Aujourd’hui, la maîtresse demande qu’on représente sa famille. À l’aide de ses crayons de couleur et de ses pastels, il se met aussitôt au travail. Voici d’abord sa maman. Elle est grande et il la vêt de la robe qu’il aime par-dessus tout, la bleue, ornée de fleurs blanches. Il la chausse de pantoufles mignonnes à gros pompons rouges. Sa chevelure enfin : des boucles encadrent le visage où rien ne manque, ni bouche, nez, yeux, oreilles. Il se dessine alors près de maman. Il se représente avec les habits qu’il porte réellement : gilet grenat et pantalon de toile grise. Il tend la main vers la main de sa mère. Puis, très à l’écart, voici son papa. Il le dessine beaucoup plus minuscule qu’en réalité. Il porte ses vêtements de travail. Mais il en a tout à coup marre de son dessin. Voilà bien une heure qu’il s’y applique. Alors, pour représenter la tête de son père, un simple gribouillis suffira. « J’ai fini », crie-t-il.
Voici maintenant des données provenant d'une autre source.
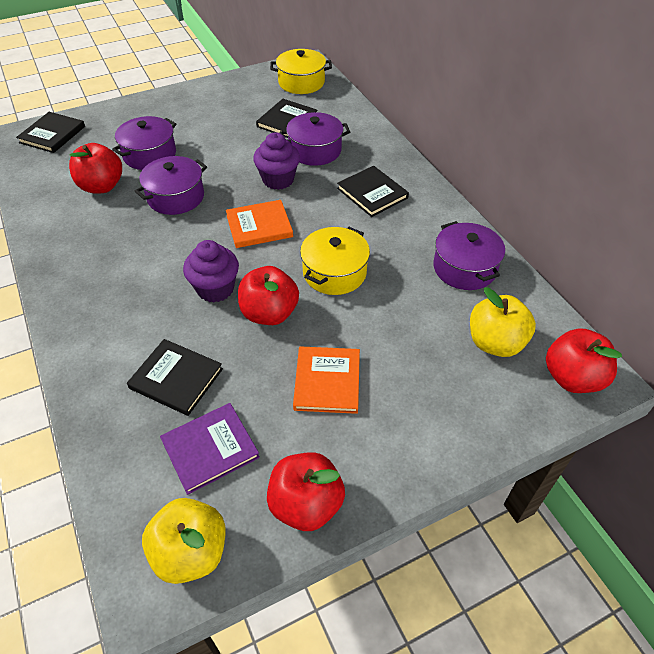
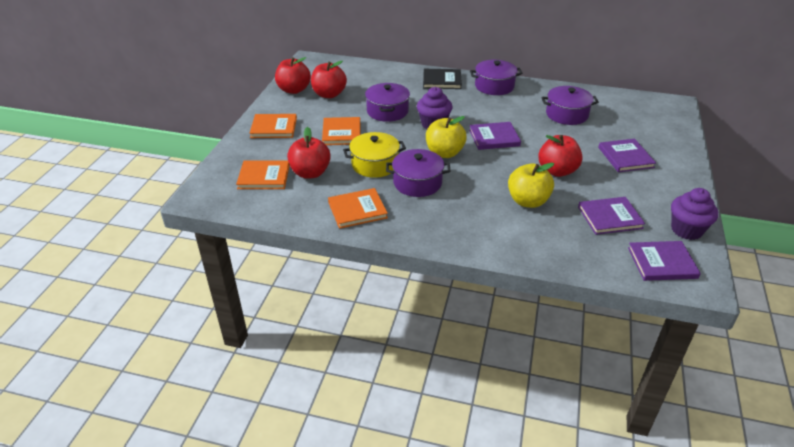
black book: 4 -> 1
orange book: 2 -> 4
purple book: 1 -> 4
yellow pot: 2 -> 1

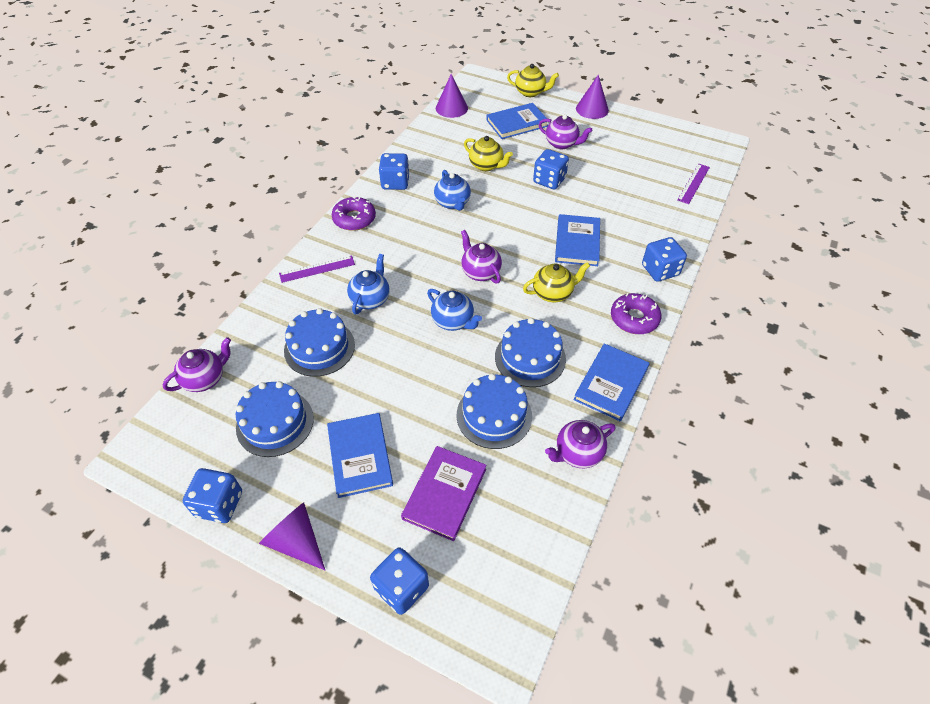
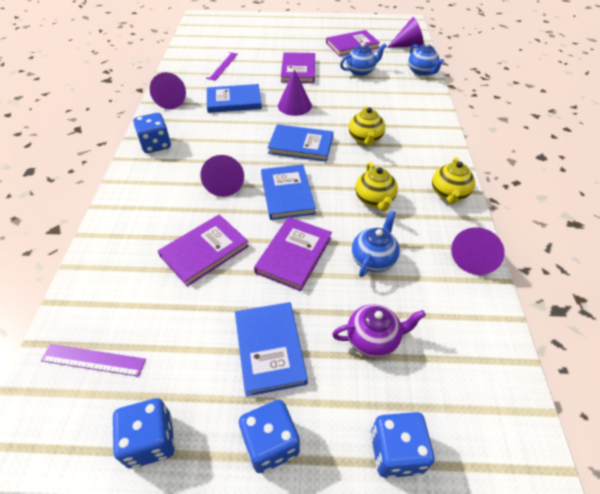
blue cake: 4 -> 0
blue dice: 5 -> 4
purple book: 1 -> 4
purple cone: 3 -> 5
purple donut: 2 -> 0
purple teapot: 4 -> 1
Mlle Rose le tance d’abord. « On ne doit pas brailler comme un petit fou ! » Elle vient ensuite vers lui, s’extasie devant le dessin qu’il lui tend. Elle paraît quand même assez étonnée. « Et la tête de ton papa ? », lui demande-t-elle. « Je l’ai coupée », avoue-t-il.

« Coupée ? Tu veux sans doute dire loupée ! » Loupée, loupée ! Oui, c’est vrai, elle est vraiment loupée. Mais après tout, il sait bien, lui, ce qu’il a voulu faire. « Non, coupée », affirme-t-il. Pourtant, c’est vrai, c’est loupée qu’il devrait dire à la maîtresse. Pourquoi, alors, dit-il coupée ? Autour de lui, tous les élèves s’esclaffent. Comme si on coupait la tête de son papa ! Cela va secouer la classe jusqu’à la sortie.

Quand sa mère vient le reprendre, Mlle Rose rit très fort en lui racontant cette aventure. « Ainsi, dit la mère, tu as coupé la tête de ton papa ! » « Non, précise-t-il, loupée, loupée… »

On parlera longtemps encore de cette chose aux parents, aux amis, aux voisins. Il lui faudra des semaines, des mois pour qu’il oublie cette histoire.

Mais, cette fois, après bien des années, elle revenait à sa mémoire. Son père était mort, sa mère avait beaucoup vieilli. Et grâce à Mme Roussel, grâce surtout à Freud, il comprenait le sens de ce lapsus. Oui, tout jeune garçon, il avait éprouvé une aversion indéfinissable pour son père qui accaparait totalement sa mère. Et lui était sans doute travaillé par un amour impossible pour sa mère. C’est pourquoi, il en était sûr à présent, il avait « coupé » la tête de son père.

La semaine suivante, Mme Roussel lui confirma la chose. Les autres étudiants contèrent d’autres histoires aussi surprenantes.